▶ [WORK ORDER]
Copy all of the records below word for word, leaving out the pictures.

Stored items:
- - - - -
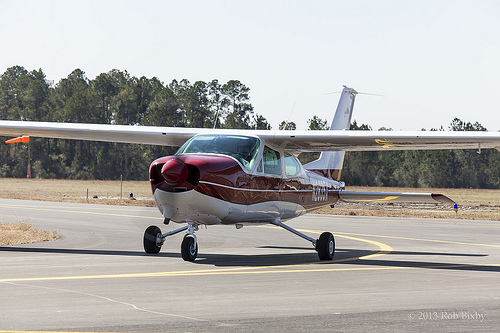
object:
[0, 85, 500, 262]
airplane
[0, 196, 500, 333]
pavement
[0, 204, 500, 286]
stripe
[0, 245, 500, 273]
shadow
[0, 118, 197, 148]
wings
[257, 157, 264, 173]
windows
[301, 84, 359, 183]
tail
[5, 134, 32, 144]
windsock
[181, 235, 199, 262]
front wheel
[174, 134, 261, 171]
cockpit window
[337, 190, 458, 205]
rear wing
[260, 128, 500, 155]
wing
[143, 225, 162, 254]
right wheel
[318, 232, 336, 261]
left wheel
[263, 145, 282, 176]
side windows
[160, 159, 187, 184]
nose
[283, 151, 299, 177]
window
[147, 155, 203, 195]
propeller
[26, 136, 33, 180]
pole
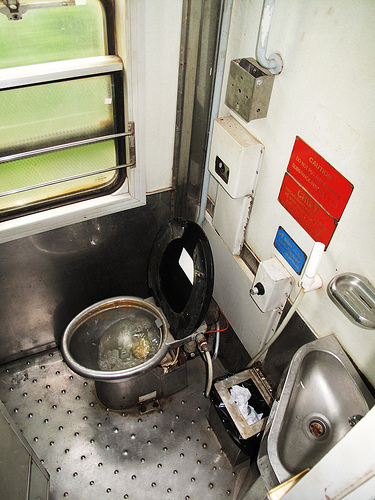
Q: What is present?
A: A toilet seat.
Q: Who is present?
A: Nobody.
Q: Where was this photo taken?
A: IN a bathroom.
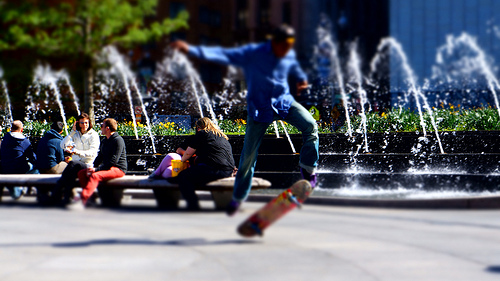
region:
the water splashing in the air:
[0, 13, 499, 197]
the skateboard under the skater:
[236, 179, 311, 236]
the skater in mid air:
[168, 23, 318, 216]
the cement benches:
[2, 173, 271, 210]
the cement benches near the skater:
[0, 173, 270, 209]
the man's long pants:
[79, 165, 124, 203]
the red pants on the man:
[77, 165, 124, 202]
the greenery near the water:
[0, 100, 498, 139]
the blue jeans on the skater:
[230, 99, 318, 203]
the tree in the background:
[0, 0, 187, 125]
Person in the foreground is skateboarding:
[161, 12, 350, 249]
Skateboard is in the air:
[229, 174, 326, 249]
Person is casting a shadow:
[23, 222, 267, 264]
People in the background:
[2, 106, 237, 221]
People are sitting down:
[1, 109, 242, 219]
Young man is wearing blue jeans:
[224, 93, 329, 208]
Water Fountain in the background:
[1, 28, 498, 165]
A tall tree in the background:
[2, 2, 197, 123]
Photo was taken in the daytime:
[1, 3, 497, 274]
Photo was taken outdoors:
[3, 4, 492, 279]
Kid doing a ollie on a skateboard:
[183, 23, 330, 243]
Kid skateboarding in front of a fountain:
[190, 16, 350, 240]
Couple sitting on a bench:
[61, 108, 128, 225]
- - - - -
▶ [EXPECTED ANSWER]
object:
[0, 85, 500, 262]
airplane
[0, 196, 500, 333]
pavement
[0, 204, 500, 286]
stripe
[0, 245, 500, 273]
shadow
[0, 118, 197, 148]
wings
[257, 157, 264, 173]
windows
[301, 84, 359, 183]
tail
[5, 134, 32, 144]
windsock
[181, 235, 199, 262]
front wheel
[174, 134, 261, 171]
cockpit window
[337, 190, 458, 205]
rear wing
[260, 128, 500, 155]
wing
[143, 225, 162, 254]
right wheel
[318, 232, 336, 261]
left wheel
[263, 145, 282, 176]
side windows
[160, 159, 187, 184]
nose
[283, 151, 299, 177]
window
[147, 155, 203, 195]
propeller
[26, 136, 33, 180]
pole
Q: What is present?
A: A toilet seat.
Q: Who is present?
A: Nobody.
Q: Where was this photo taken?
A: IN a bathroom.
region:
the water splashing in the air:
[0, 13, 499, 197]
the skateboard under the skater:
[236, 179, 311, 236]
the skater in mid air:
[168, 23, 318, 216]
the cement benches:
[2, 173, 271, 210]
the cement benches near the skater:
[0, 173, 270, 209]
the man's long pants:
[79, 165, 124, 203]
the red pants on the man:
[77, 165, 124, 202]
the greenery near the water:
[0, 100, 498, 139]
the blue jeans on the skater:
[230, 99, 318, 203]
the tree in the background:
[0, 0, 187, 125]
Person in the foreground is skateboarding:
[161, 12, 350, 249]
Skateboard is in the air:
[229, 174, 326, 249]
Person is casting a shadow:
[23, 222, 267, 264]
People in the background:
[2, 106, 237, 221]
People are sitting down:
[1, 109, 242, 219]
Young man is wearing blue jeans:
[224, 93, 329, 208]
Water Fountain in the background:
[1, 28, 498, 165]
A tall tree in the background:
[2, 2, 197, 123]
Photo was taken in the daytime:
[1, 3, 497, 274]
Photo was taken outdoors:
[3, 4, 492, 279]
Kid doing a ollie on a skateboard:
[183, 23, 330, 243]
Kid skateboarding in front of a fountain:
[190, 16, 350, 240]
Couple sitting on a bench:
[61, 108, 128, 225]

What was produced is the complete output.